*Tugas Tertulis 1*: Menurut teks tentang Muskitnas, pada tahun berapa sekolah yang didirikan Belanda itu bertransformasi menjadi Sekolah Dokter Jawa?
*Tugas Tertulis 2*: Sebutkan semua pilihan yang dijual di cafe Muskitnas menurut teks tentang Muskitnas.

*Teks yang Diberikan*:
:::::
Oke, sekarang saya penasaran dengan lokasi perpustakaan komunitas Buku Berkaki yang menempati salah satu ruangan di Muskitnas ini. Cukup lega dengan karpet merah. Tapi, saat saya kesana, terlihat masih riuh dengan aktivitas anak-anak yang belajar angklung. Wah, senangnya... Lagi-lagi throwback, inget-inget dikit dulu pernah sehari belajar angklung bareng Saung Mang Udjo yang terkenal di Bandung itu. Dan baru ngeh kalau tiap angklung punya not nada yang berbeda-beda :)


suasana perpustakaan komunitas Buku Berkaki
 
Lambat laun, saya mulai tenang dan menikmati suasana. Asri, banyak aktivitas pelestarian budaya, dan cukup tenang untuk sekedar minggir dari rutinitas. Saya mencari tempat duduk lesehan untuk membuka notebook sambil membunuh waktu menuju jam 1 siang. Maklum, saya sampai sana sekitar jam 10 pagi. Lagi rame-ramenya :)


Salah satu lorong yang menjadi tempat lesehan pilihan saya

Penasaran, saya searching deh sejarah Muskitnas yang dulunya ternyata adalah sekolah kedokteran yang didirikan oleh Belanda dengan nama School tot Opleiding van Inlandsche Artsen disingkat STOVIA atau Sekolah Dokter Bumiputra, yang kemudian bertransformasi menjadi Sekolah Dokter Jawa pada 1851. Alamat lengkapnya adalah Jalan Abdurrahman Saleh No.26, sebelum RSPAD Gatot Subroto, Jakarta Pusat. Untuk melihat lebih jelas sejarahnya, langsung saja meluncur disini ya.

Bosan lesehan, saya mencoba cari tempat duduk dan stop kontak untuk men-charge HP saya yang baterainya memang lagi soak-soaknya. Aha, cafenya mulai agak kosong nih. Jangan bayangkan cafe dengan menu lengkap ya. Ini cafe seadanya dengan pilihan utama adalah snack dan mie instan, juga aneka minuman kemasan. Ya lebih cocok untuk mengganjal perut seadanya lah...

Disitulah baru saya terlibat obrolan dengan mbak penjaga cafe yang juga karyawan Muskitnas dan bapak yang melayani penjualan tiket tadi. Curhatlah saya dengan berapi-api, dan untungnya si bapak ini juga bisa bahasa Jawa, jadi cerita pun mengalir.

Rupanya, setelah membeli tiket, alur pengunjung adalah ke kiri, kemudian akan ada guide yang memberikan brosur dan memberikan pensil gratis, untuk kemudian dipersilahkan melihat-lihat koleksi museum di beberapa ruangan. Menurut referensi Wikipedia, seluruh koleksi museum mencapai total 2.042 buah, berupa bangunan, mebel, jam dinding, gantungan lonceng, perlengkapan kesehatan, pakaian, senjata, foto, lukisan, patung, diorama, peta/maket/sketsa, dan miniatur.
:::::
*Data yang Diberikan*:

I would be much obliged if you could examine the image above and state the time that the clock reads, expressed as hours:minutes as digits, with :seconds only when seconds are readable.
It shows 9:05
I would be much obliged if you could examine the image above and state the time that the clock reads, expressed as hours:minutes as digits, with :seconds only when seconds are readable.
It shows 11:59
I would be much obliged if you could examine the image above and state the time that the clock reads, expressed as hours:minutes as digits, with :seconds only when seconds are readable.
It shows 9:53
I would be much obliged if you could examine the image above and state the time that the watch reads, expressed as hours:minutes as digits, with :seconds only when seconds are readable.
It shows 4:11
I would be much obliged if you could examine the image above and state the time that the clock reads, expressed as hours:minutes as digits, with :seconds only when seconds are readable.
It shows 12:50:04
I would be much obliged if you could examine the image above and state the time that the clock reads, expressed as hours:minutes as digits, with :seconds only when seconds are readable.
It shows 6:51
:::::
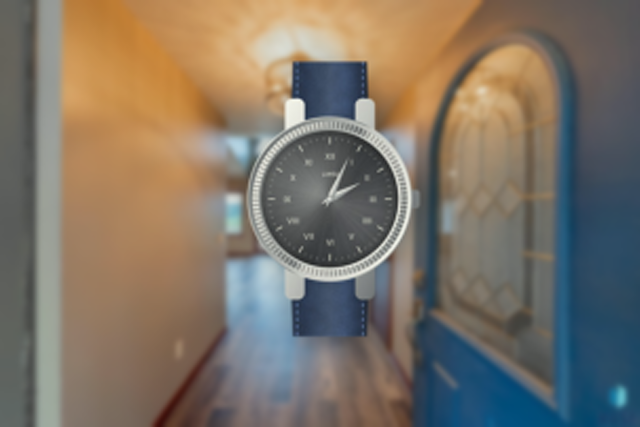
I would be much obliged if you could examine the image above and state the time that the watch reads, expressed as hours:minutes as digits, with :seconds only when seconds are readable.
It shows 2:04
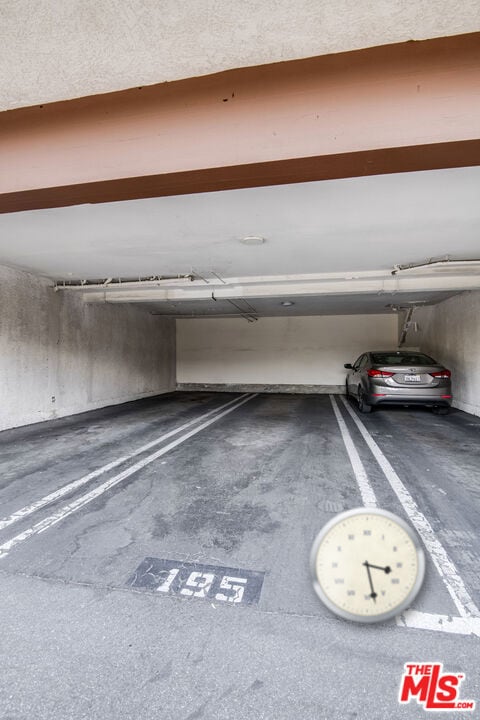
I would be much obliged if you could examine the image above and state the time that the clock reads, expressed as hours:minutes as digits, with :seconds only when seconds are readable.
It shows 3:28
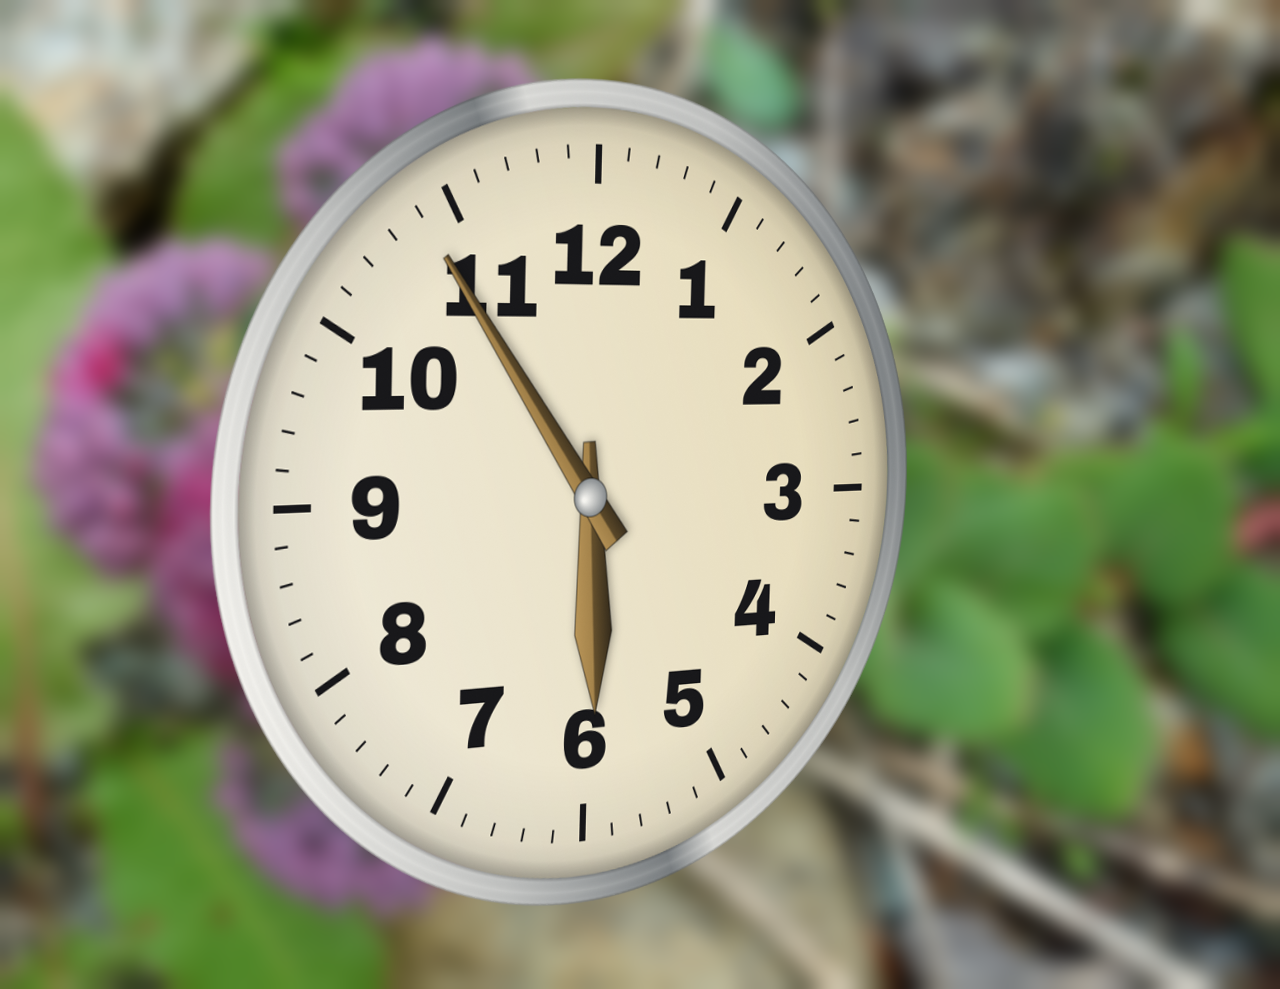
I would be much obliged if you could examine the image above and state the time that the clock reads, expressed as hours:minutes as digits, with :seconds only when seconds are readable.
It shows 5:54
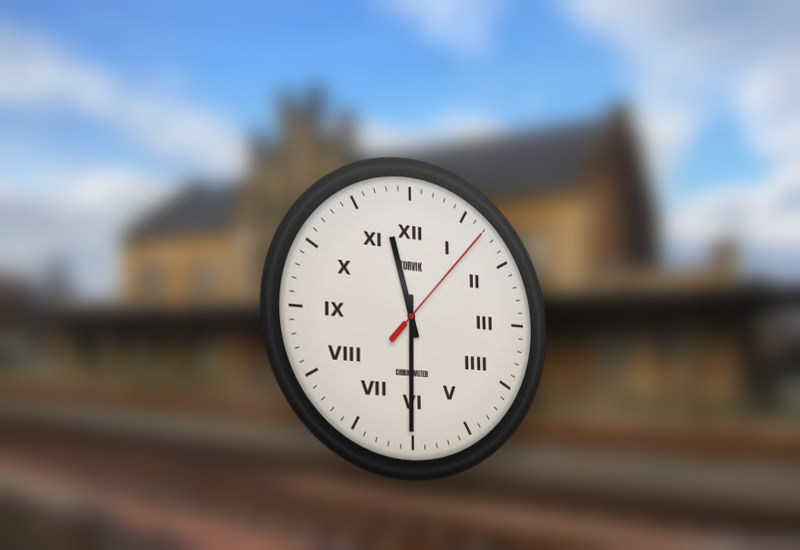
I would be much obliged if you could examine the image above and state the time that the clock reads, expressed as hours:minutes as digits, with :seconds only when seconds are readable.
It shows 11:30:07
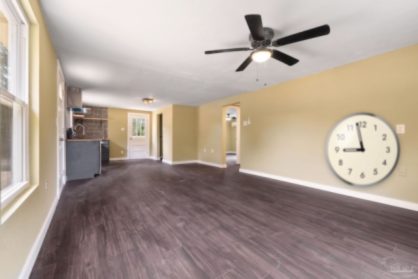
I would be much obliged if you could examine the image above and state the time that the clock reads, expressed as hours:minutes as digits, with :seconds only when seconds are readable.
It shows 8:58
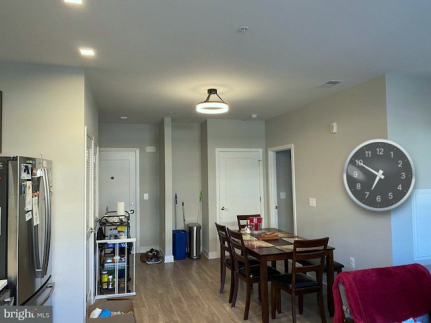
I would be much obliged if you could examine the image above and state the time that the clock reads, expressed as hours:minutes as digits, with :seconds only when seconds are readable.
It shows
:::::
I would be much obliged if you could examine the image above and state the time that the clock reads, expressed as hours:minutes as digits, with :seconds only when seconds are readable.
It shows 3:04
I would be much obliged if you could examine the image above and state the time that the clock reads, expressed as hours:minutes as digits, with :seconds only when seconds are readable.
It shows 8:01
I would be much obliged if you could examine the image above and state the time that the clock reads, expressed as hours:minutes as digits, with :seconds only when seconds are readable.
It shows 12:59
:::::
*Jawaban Lengkap 1*: Pada tahun 1851.

*Jawaban Lengkap 2*: Snack, mie instan, dan aneka minuman kemasan.